Es wird ja immer besser. Natürlich ist mein Bruder der Patenonkel. Vermutlich machen sich er und Henry regelmäßig über mich lustig.
„Rede einfach nochmal mit Henry. Es ist nicht alles so wie du denkst", fügt Mom hinzu und geht in die Küche.
Am nächsten Tag muss ich mich tatsächlich nochmal bei Henry zeigen. Ich habe gestern meine Textbücher bei ihm liegen lassen.
„Hey Harper. Du bist wieder da. Komm Daddy ist bei den Pferden", meint Bella und zieht mich zu den Ställen. Dort stehen zwei Männer- das trifft sich gut, denn mit einem von ihnen habe ich noch etwas zu klären.
„Hey Ben", sage ich und presse meine Lippen aufeinander. „Oh hey... Harper". Mein Bruder sieht sehr begeistert aus mich zu sehen.
„Ja, hey. Ich denke wir haben einiges zu bereden", füge ich an und deute mit dem Kinn auf Bella.
„Du kennst meinen Onkel Ben?", fragt diese und sieht uns drei Erwachsene interessiert an.
„Ja, leider", sage ich leise zu ihr. „Er ist mein großer Bruder". „Oh cool. Dann bist du die Schauspielerin. Ben und Dad erzählen mir oft von dir", meint sie und wirkt ganz aufgeregt.
„Sweety, komm wir bringen dein Pony auf die Koppel", sagt mein Bruder und streckt ihr seine Hand entgegen.
„Also du hast eine Tochter", sage ich als wir wieder in der Laube sitzen. Von hier aus kann man Bella und meinen Bruder dabei beobachten, wie sie die Pferde auf Koppel streicheln.
„Ja, es tut mit leid das du es jetzt so erfahren hast. Wenn ich ehrlich bin dachte ich, dass du es schon wüsstest. Ich hab da nie ein Geheimnis gemacht. Aber Ben sagte mir vorhin, dass du es erst gestern hier erfahren hast".

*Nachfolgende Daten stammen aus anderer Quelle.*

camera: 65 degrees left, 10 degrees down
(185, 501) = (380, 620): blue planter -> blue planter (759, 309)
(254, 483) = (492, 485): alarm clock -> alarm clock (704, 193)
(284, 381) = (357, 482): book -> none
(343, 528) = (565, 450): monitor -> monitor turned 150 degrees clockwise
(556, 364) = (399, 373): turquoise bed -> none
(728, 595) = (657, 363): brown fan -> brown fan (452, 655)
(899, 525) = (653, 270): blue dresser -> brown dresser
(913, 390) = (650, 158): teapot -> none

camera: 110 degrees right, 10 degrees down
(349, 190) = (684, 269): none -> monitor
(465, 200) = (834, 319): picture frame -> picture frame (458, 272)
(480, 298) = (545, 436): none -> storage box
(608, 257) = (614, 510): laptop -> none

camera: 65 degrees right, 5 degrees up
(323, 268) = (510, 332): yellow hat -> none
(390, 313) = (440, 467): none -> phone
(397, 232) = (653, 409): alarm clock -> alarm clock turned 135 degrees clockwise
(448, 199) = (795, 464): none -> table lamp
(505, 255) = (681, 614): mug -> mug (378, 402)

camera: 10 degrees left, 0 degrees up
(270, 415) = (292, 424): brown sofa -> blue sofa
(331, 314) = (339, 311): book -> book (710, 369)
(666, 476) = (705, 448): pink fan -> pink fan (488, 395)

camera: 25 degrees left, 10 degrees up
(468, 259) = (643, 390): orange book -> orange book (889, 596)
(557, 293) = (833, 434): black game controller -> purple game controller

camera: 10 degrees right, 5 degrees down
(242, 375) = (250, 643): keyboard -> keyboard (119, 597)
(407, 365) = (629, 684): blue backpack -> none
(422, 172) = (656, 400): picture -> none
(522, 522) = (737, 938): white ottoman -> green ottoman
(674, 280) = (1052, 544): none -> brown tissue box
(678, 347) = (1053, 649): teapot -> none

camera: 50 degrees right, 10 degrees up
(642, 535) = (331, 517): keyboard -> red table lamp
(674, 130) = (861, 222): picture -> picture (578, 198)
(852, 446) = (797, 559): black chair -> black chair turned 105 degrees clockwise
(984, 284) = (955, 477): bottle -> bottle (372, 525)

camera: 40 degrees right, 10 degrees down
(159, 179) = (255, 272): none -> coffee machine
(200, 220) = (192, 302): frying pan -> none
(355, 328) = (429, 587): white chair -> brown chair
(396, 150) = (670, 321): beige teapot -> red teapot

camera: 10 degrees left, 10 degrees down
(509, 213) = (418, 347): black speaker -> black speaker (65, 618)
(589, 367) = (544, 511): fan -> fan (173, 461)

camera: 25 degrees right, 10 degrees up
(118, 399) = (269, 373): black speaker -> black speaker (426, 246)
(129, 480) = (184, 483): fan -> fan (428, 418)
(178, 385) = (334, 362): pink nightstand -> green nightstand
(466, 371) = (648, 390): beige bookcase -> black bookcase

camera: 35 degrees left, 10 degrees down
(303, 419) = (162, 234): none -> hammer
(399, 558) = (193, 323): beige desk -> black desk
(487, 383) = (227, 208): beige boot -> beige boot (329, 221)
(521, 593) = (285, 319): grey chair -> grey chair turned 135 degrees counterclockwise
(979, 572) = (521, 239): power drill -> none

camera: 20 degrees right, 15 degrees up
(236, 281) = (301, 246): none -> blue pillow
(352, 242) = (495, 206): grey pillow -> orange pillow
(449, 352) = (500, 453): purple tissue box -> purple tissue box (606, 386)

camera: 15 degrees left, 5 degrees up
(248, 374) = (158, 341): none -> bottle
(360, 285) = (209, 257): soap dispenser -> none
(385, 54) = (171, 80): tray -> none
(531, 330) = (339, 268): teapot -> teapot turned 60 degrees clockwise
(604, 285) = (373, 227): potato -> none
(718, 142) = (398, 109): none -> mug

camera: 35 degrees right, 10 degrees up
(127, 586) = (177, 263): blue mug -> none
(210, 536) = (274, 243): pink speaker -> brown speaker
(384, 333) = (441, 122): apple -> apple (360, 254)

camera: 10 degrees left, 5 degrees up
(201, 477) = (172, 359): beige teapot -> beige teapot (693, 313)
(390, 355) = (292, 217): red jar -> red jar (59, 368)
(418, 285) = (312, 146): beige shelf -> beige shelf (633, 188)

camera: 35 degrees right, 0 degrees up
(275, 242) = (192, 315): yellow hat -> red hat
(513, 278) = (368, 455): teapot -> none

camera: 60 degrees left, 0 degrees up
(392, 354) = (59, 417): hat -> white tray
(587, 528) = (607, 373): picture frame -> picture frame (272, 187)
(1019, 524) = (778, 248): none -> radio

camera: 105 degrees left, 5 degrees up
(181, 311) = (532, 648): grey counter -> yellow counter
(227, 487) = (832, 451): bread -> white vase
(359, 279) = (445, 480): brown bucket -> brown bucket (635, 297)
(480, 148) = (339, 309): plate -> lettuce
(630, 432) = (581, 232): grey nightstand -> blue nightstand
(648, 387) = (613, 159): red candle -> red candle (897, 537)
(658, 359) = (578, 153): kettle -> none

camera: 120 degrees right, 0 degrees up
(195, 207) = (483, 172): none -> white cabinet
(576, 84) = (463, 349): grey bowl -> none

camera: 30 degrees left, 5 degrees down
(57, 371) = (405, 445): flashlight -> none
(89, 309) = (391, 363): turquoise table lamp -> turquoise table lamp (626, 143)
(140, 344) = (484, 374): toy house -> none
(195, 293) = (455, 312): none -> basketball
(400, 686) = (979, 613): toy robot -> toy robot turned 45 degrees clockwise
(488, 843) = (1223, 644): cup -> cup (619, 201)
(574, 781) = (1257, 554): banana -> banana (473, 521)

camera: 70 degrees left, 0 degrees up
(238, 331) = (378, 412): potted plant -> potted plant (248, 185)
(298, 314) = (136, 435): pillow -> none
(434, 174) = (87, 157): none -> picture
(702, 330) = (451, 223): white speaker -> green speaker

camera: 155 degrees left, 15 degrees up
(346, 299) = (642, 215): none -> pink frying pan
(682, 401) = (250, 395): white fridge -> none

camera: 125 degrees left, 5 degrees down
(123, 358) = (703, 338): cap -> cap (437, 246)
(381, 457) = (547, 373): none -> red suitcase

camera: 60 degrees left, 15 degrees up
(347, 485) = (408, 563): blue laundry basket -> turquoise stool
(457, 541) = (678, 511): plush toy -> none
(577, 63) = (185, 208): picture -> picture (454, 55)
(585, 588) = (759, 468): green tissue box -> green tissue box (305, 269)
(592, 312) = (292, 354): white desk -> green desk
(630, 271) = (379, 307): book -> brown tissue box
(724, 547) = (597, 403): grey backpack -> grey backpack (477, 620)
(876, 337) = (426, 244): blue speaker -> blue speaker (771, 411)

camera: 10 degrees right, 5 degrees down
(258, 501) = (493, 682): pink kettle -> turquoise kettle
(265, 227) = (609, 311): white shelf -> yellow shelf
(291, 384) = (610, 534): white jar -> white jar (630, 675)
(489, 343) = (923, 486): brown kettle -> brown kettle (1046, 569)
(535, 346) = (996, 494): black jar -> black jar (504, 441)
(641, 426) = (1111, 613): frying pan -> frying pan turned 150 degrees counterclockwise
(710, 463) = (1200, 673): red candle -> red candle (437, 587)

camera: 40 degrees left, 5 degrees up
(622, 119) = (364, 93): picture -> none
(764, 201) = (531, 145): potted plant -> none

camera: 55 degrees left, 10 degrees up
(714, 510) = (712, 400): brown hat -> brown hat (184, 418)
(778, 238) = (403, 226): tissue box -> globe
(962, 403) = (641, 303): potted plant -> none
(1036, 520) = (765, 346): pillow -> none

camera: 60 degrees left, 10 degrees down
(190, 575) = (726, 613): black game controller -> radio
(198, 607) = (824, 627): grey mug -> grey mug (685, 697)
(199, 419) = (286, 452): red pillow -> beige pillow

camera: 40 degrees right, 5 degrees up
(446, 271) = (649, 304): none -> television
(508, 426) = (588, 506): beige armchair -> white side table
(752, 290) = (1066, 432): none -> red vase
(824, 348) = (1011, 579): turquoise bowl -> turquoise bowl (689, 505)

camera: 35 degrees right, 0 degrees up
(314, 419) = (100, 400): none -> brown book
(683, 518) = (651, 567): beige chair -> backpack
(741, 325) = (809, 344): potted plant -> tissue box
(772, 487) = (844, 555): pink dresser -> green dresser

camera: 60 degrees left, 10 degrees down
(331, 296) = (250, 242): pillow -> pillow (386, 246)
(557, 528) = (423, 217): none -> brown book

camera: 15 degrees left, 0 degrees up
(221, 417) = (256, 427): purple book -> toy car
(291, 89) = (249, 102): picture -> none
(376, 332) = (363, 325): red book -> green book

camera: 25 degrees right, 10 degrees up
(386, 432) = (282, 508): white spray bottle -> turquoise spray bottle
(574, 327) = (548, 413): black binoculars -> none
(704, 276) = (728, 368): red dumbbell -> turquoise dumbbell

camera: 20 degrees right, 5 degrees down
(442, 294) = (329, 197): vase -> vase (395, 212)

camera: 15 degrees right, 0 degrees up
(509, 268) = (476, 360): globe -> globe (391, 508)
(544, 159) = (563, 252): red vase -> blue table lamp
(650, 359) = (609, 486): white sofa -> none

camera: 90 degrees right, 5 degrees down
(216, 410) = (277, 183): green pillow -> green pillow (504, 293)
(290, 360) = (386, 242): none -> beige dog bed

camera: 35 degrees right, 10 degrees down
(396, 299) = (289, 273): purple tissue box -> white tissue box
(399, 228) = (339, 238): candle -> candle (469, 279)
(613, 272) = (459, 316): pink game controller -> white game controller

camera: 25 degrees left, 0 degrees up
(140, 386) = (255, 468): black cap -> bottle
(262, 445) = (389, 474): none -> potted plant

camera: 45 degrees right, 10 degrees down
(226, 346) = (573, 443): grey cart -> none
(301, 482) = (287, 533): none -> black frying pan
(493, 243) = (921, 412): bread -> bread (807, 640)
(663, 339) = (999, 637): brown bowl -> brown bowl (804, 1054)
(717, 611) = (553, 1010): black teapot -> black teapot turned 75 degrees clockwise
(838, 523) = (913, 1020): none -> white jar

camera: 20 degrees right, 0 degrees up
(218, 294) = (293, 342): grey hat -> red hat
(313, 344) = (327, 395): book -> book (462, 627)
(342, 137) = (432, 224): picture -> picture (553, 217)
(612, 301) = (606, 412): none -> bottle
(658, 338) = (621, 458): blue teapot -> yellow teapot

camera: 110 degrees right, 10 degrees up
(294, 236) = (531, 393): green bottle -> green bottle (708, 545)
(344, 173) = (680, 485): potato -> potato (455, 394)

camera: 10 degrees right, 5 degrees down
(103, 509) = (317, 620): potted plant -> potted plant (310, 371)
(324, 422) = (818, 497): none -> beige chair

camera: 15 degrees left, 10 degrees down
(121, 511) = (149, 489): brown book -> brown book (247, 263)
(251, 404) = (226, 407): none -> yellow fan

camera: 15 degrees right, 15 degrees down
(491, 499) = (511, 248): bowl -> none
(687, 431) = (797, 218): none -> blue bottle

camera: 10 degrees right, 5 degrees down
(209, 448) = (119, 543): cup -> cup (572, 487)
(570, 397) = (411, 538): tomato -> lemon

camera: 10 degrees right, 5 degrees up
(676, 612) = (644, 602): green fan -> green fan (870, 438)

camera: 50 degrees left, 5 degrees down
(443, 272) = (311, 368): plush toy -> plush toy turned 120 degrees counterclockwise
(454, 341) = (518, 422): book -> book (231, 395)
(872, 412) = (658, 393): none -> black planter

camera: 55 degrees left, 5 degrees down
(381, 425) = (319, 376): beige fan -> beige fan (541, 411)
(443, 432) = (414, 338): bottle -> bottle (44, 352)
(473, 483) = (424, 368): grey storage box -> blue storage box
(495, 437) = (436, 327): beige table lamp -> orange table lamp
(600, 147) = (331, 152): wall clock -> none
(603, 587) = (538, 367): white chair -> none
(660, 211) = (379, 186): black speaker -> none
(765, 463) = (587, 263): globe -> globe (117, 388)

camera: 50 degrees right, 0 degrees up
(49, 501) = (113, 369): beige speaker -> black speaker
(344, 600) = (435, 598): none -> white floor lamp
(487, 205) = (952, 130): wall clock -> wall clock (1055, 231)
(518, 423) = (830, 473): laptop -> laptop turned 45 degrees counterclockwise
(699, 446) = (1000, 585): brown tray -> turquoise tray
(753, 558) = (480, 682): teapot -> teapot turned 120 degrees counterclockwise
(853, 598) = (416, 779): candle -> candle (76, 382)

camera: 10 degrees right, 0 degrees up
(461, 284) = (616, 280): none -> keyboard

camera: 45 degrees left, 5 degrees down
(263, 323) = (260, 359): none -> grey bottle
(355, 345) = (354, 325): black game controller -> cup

„Henry, ich hab dir gestern gesagt, das du mir keine Rechenschaft schuldig bist. Wir sind seit zehn Jahren getrennt. Es war klar, das du mir nicht lange nachtrauern wirst", sage ich ehrlich und schließe die Augen.
„Harps... Ich habe Jahre gewartet, dass du zurück kommst. Außerdem habe ich den Abend nicht gelogen. Ich bin weder verheiratet noch habe ich eine Freundin. Die Mom von Isabella ist abgehauen. Direkt nach der Geburt. Es war eine kurze Affäre zwischen uns. Dann wurde sie schwanger. Aber es waren nie irgendwelche Gefühle zwischen uns vorhanden". Er fährt sich mit der Hand über die kurzen Haare am Kinn.
„Das tut mir leid, Henry", sage ich ehrlich. Ich weiß wie das ist, wenn die eigene Mom einen nicht will.
„Ach wir kommen klar. An manchen Tagen ist es schwer als alleinerziehender Vater, aber wir bekommen das hin. Bella- ihr richtiger Name ist Isabella hat einen engen Draht zu ihren Großeltern. Und obwohl ihre Tochter und ich nie ein Paar waren, unterstützen die beiden mich wo sie nur können. Da sie im Nachbarort leben, ist Bella oft bei ihnen", erzählt er mir.
„Du scheinst das auch gut zu machen. Deine Tochter ist ein fröhliches und freundliches Kind".